However, we will not deny that the teaching of Augustine was familiar to our Senator, toward which he aimed more often in his other studies; but he did so by selecting what was most agreeable, not by choosing someone to whom he would cling more intensely and exclusively. He himself professes this willingly and gratefully regarding his own Commentary on the Psalms, which is the subject now, when he says: Borrowing light from light, as is customary, I have written some things from it, namely the Psalter, by the Lord's bounty. Lib. div. litt. ch. 4. Nor did he insist upon the footsteps of Augustine for any other reason than because he knew most steadfastly that Augustine had always opened the safest path, who, as he himself warns, is found to be wholly orthodox, wholly Catholic. In Preface to Comm. on the Psalms.
Now, there are not wanting some—supported by the Most Eminent Cardinal Baronius—who think that Cassiodorus did not undertake his Exposition on the Psalms of his own accord, but at the command of the Supreme Pontiff. They summon him as a witness when he speaks thus: In Preface to the Psalms. Wherefore, Apostolic Father, who by holy customs hast restored the heavenly letters, by the grace of God, provoked by your invitation, I shall enter the divine abysses: you who mercifully correct errors, nor sternly impute what you amend. The conjecture would indeed be weightier if one were to notice with us, what we read that no one had noted before, that in all his works Cassiodorus is addressed by such a title, Apostolic Father, by no one except St. Leo; for it is an indication that he turned his speech toward one of the Supreme Pontiffs.
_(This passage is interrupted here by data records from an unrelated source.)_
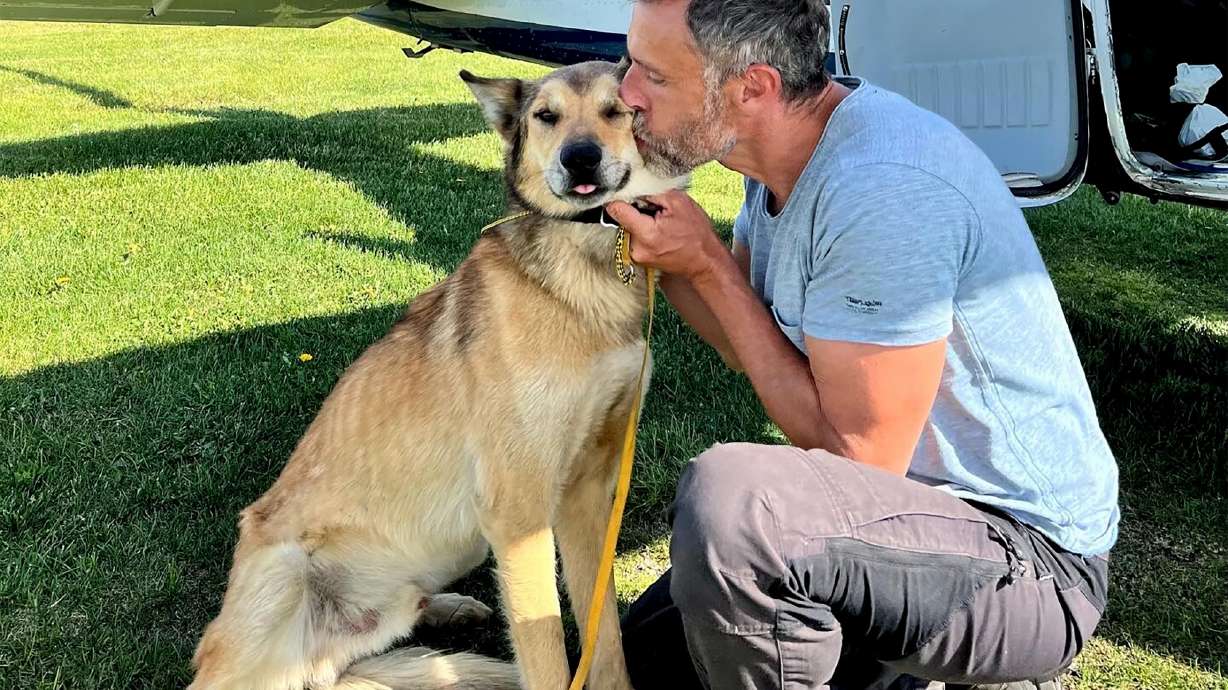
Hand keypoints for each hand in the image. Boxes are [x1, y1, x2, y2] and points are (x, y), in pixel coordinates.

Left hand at [604, 190, 732, 283]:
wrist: (704, 260)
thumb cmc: (696, 232)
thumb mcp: (678, 202)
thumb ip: (651, 193)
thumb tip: (631, 188)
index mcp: (646, 233)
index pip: (616, 210)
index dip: (619, 197)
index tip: (626, 192)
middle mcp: (636, 248)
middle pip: (621, 219)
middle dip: (634, 210)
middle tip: (654, 210)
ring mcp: (636, 256)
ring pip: (627, 228)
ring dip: (639, 221)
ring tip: (659, 223)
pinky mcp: (638, 259)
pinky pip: (632, 238)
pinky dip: (642, 231)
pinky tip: (658, 232)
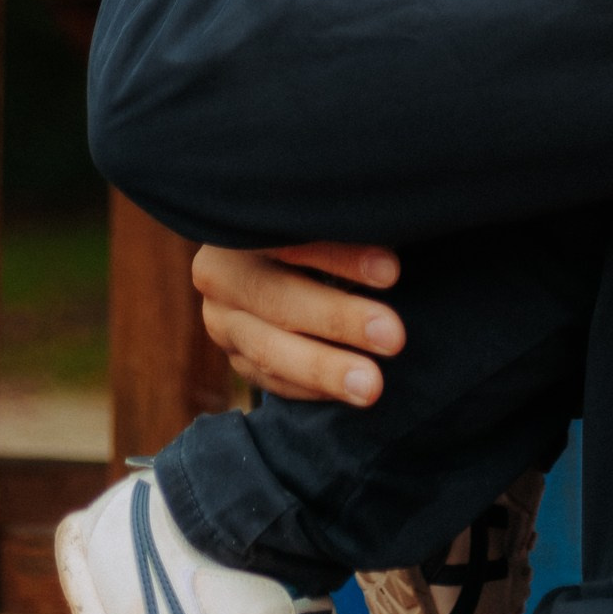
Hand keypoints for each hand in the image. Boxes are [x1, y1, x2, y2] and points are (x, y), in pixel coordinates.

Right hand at [193, 238, 406, 404]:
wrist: (269, 257)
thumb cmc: (316, 228)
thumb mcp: (318, 219)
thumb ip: (343, 228)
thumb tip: (391, 251)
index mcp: (241, 226)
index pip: (290, 239)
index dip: (340, 257)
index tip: (392, 272)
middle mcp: (220, 274)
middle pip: (277, 299)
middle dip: (339, 320)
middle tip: (393, 337)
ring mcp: (222, 321)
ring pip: (269, 350)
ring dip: (325, 369)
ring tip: (372, 386)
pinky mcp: (235, 358)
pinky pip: (270, 380)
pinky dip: (311, 389)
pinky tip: (348, 394)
It can be answered, however, that he intended such an address toward St. Jerome, cited a little earlier; and this is proven by the fact that the words by your invitation, and not provoked by the invitation, are read in the printed editions and in Baronius himself, by which he would only imply that he undertook the explanation of the Psalms following the example of Jerome. But in truth, the Senator indicates not obscurely that he applied his hand to this work not by another's impulse, but by his own, when he prefaces the Prologue at the very beginning thus: When I had tasted the honey of the heavenly Psalter, etc. Where he shows himself to have been sweetly drawn by their sweetness, so that he might open to his monks the richer delights of the hidden spirit under the veil of the letter, which he had happily foretasted. Who would also believe that a man of such polished, miraculous humanity, who lived constantly at the height of the Court, would address the Supreme Pontiff abruptly and—as they say—out of the blue, without having greeted him before; indeed, about whom he has not a single word before or after? Come, indeed, they want this to be Pope Agapetus. But how can it be that the Senator so ineptly addressed one who had already departed from the living for many years when he began the treatise on the Psalms? We do not wish to detract from the judgment of the readers here, so that his own opinion may remain for each.
Regarding the Commentary on the Song of Songs. Next to this Commentary on the Psalms, which is the genuine offspring of Cassiodorus, we have placed another on the Song of Songs, which we read inscribed with his name in our manuscript codices and in the German Edition, which—with the exception of the Rev. Father Philippe Labbé, S.J.—everyone who has provided a catalogue of the books of Cassiodorus has followed. Perhaps these final words of the Commentary on the Psalms deceived them: Now let us see the sayings of Solomon, which are known to have their own expositors. Cardinal Baronius, imbued differently by these words, sensed something else, namely that our Abbot of Vivarium wrote on the Parables of Solomon: but with such a singular assertion that no one besides him seems to have guessed it.
But many things demonstrate that these commentaries are a supposititious offspring of Cassiodorus. 1. For in this little work on the Canticles, Gregory the Great is cited, and especially on the Gospels, to which work he did not apply his hand until he was called to the Pontifical miter, which happened in the year of Christ 592, at which time at least 17 years had already elapsed since the death of Cassiodorus, whom the common opinion of authors holds was not alive in the year 575. 2. This commentary on the sacred Epithalamium differs much from the style and character of Cassiodorus’s writing. 3. Our Senator nowhere mentions that he wrote this treatise, and he maintains deep silence about it in the Preface to his book on Orthography: where he reviews all the books that the monk had published. Finally, it is characteristic of our Cassiodorus to present texts of Sacred Scripture according to the version of the 70 the Septuagint, unlike this fictitious one.